··· Passage shown
Back to Course

Databases in Production · 7 of 8

Zero-downtime migrations

The patterns that keep ALTER TABLE off the critical path: add column with default in two steps, add index concurrently, rename via shadow column. What strong_migrations enforces and the table-size reflex that separates safe deploys from 9 a.m. incidents.

Where this rule comes from

DDL statements in Postgres (ALTER TABLE, CREATE INDEX, DROP COLUMN) take locks on the tables they modify. The default lock for most DDL is AccessExclusiveLock: blocks every other operation on the table, including reads. For a small table this lock is acquired and released in milliseconds. For a 50-million-row table, the operation under the lock can take ten minutes, during which every query that touches the table waits in the connection pool.

The history of Postgres DDL has been a slow march toward shorter locks. Postgres 11 made adding a column with a default a metadata-only operation (no row rewrite). Postgres 12 made certain ALTER COLUMN operations faster. CREATE INDEX CONCURRENTLY has existed since 8.2 for building indexes without locking writes. The catalog of "safe DDL" has grown, but the trap remains: a single naive ALTER TABLE in a migration file can lock a production table for the entire deploy window.

Zero-downtime migration patterns are the catalog of "do this DDL the right way." The senior reflex on any migration touching a large table is to check the table size before reading the migration, then map the proposed change onto a known safe pattern. Most migrations have a safe form; the ones that do not need to be split into multiple steps across deploys.

The anti-pattern: the unread Rails migration

A team ships a migration without thinking about table size:

class AddStatusToOrders < ActiveRecord::Migration[7.1]
  def change
    add_column :orders, :status, :string, default: 'pending', null: false
  end
end

On a 10,000-row dev database, the migration runs instantly. On a 50-million-row production orders table, the migration acquires AccessExclusiveLock on the table at 09:01, starts rewriting every row to populate the default value, and finishes at 09:14. For 13 minutes, every read and write of the orders table waits. The site is down for everything order-related.

Postgres 11 fixed this specific case: ADD COLUMN ... DEFAULT ... NOT NULL is now metadata-only. The default is stored separately and applied at read time for existing rows. The migration above is safe on PG11+ at any table size.
······
··· Dataset records
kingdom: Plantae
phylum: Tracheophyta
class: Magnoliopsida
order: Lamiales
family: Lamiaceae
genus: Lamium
······
··· Dataset records
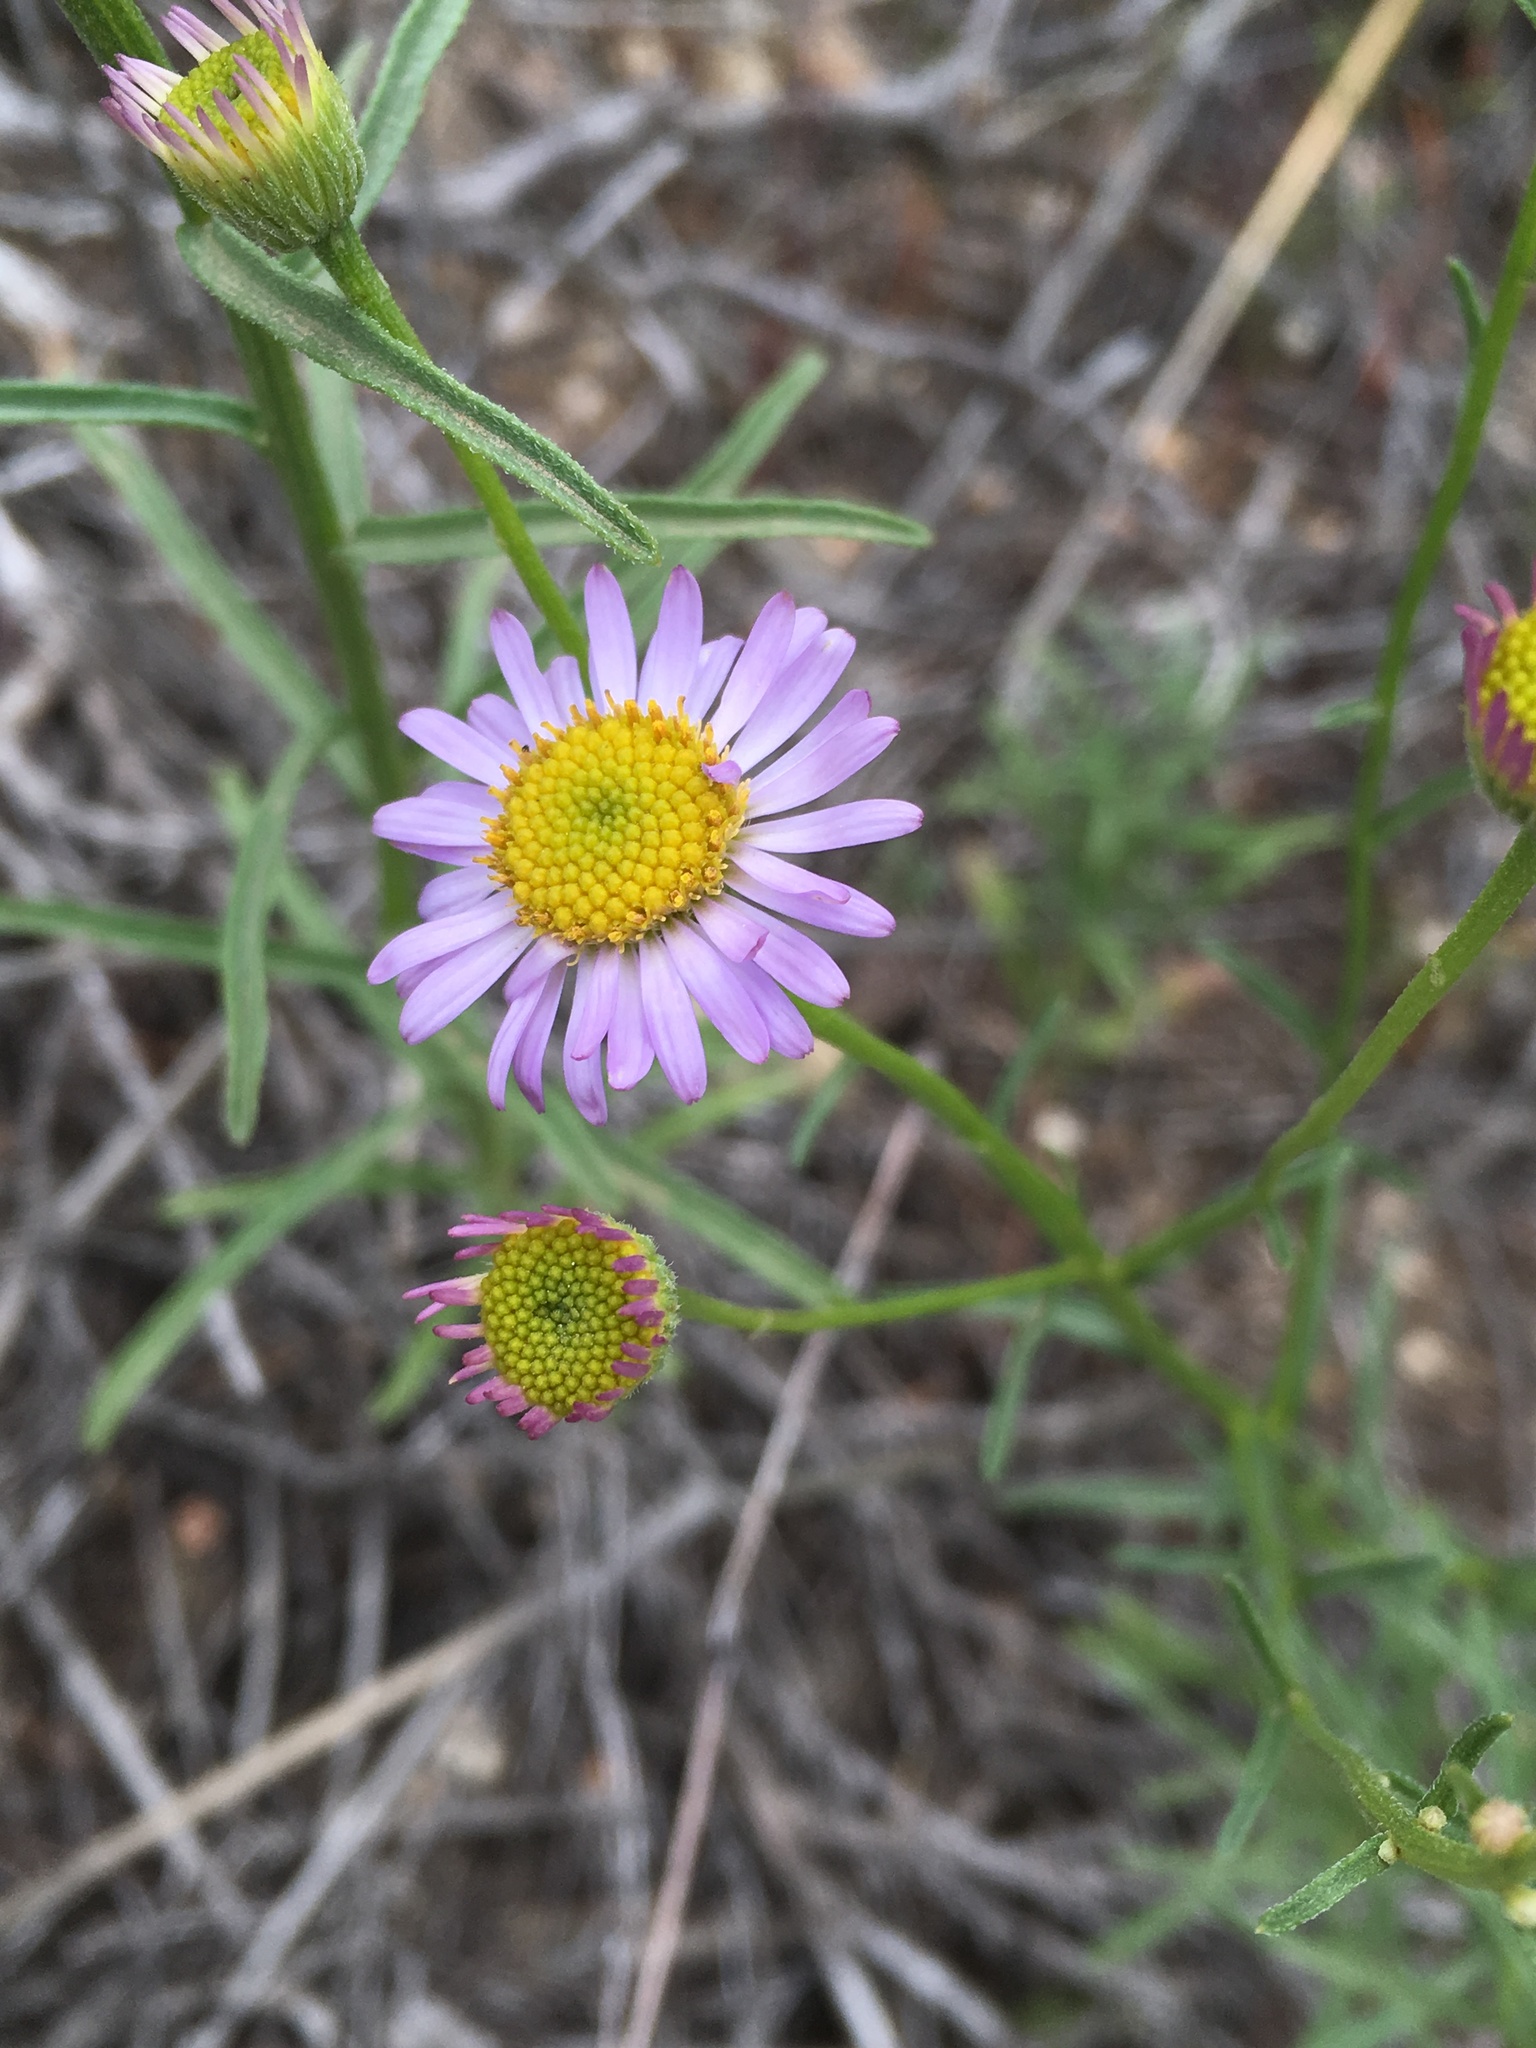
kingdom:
······
• Tasks and exercises:
**A)** Take the passage of the zero-downtime migrations page that opens with the words containing "Zero-downtime migrations" and closes with "9 a.m. incidents.", and write it out again. Switch "shadow column" to "temporary column" in it.
**B)** Resume the zero-downtime migrations page from its last sentence, carrying the explanation forward.
The data can be left aside.

• Answers to the tasks:
**A)**
Zero-downtime migrations

The patterns that keep ALTER TABLE off the critical path: add column with default in two steps, add index concurrently, rename via temporary column. What strong_migrations enforces and the table-size reflex that separates safe deploys from 9 a.m. incidents.

**B)**
But other migrations still trigger row rewrites or long locks. Changing a column type. Setting NOT NULL on an existing nullable column. Adding a CHECK constraint without NOT VALID. Removing a NOT NULL. The team that writes the migration usually does not see these on their dev database, because dev tables are tiny. The senior reflex: open the production table size before reading the migration body.

Adding columns safely

On Postgres 11+:

  • ADD COLUMN with no default or with a constant default: safe at any size. Metadata-only.
  • ADD COLUMN with a volatile default (DEFAULT random(), DEFAULT NOW()): rewrites every row. Unsafe at large size.
  • ADD COLUMN with NOT NULL and no default: fails on tables with rows. Set the default first, then add NOT NULL after backfill.

The standard pattern for "add a column that should be NOT NULL with values for existing rows":

# Deploy 1: add the column nullable, backfill in batches
class AddStatusToOrders < ActiveRecord::Migration[7.1]
  def change
    add_column :orders, :status, :string, default: 'pending'
  end
end

# Background job or rake task, after deploy 1
Order.in_batches(of: 10_000) do |batch|
  batch.where(status: nil).update_all(status: 'pending')
end

# Deploy 2: add NOT NULL constraint after backfill is done
class AddStatusNotNullToOrders < ActiveRecord::Migration[7.1]
  def change
    change_column_null :orders, :status, false
  end
end

The reason for splitting: the NOT NULL constraint takes a brief AccessExclusiveLock to validate, but the table contents are already populated by the backfill, so the validation runs quickly. The alternative (one migration that adds NOT NULL during the row rewrite) blocks the table for the duration of the rewrite.

Adding indexes concurrently

CREATE INDEX takes a ShareLock on the table: reads continue, writes block. On a 50M-row table, the writes block for 5 to 30 minutes. CREATE INDEX CONCURRENTLY takes a smaller lock and lets writes continue while it builds the index in two scans. It is slower overall (two scans) but does not block traffic.

class AddIndexOnOrdersUserId < ActiveRecord::Migration[7.1]
  disable_ddl_transaction!

  def change
    add_index :orders, :user_id, algorithm: :concurrently
  end
end

Two constraints. disable_ddl_transaction! is required because CONCURRENTLY cannot run inside a transaction. If the index build fails partway through, it leaves an invalid index that has to be dropped manually with DROP INDEX.

The "always concurrently in production" rule has one exception: on a tiny table during development, the synchronous CREATE INDEX is fine and easier to debug. For any production table over 100,000 rows, default to concurrently.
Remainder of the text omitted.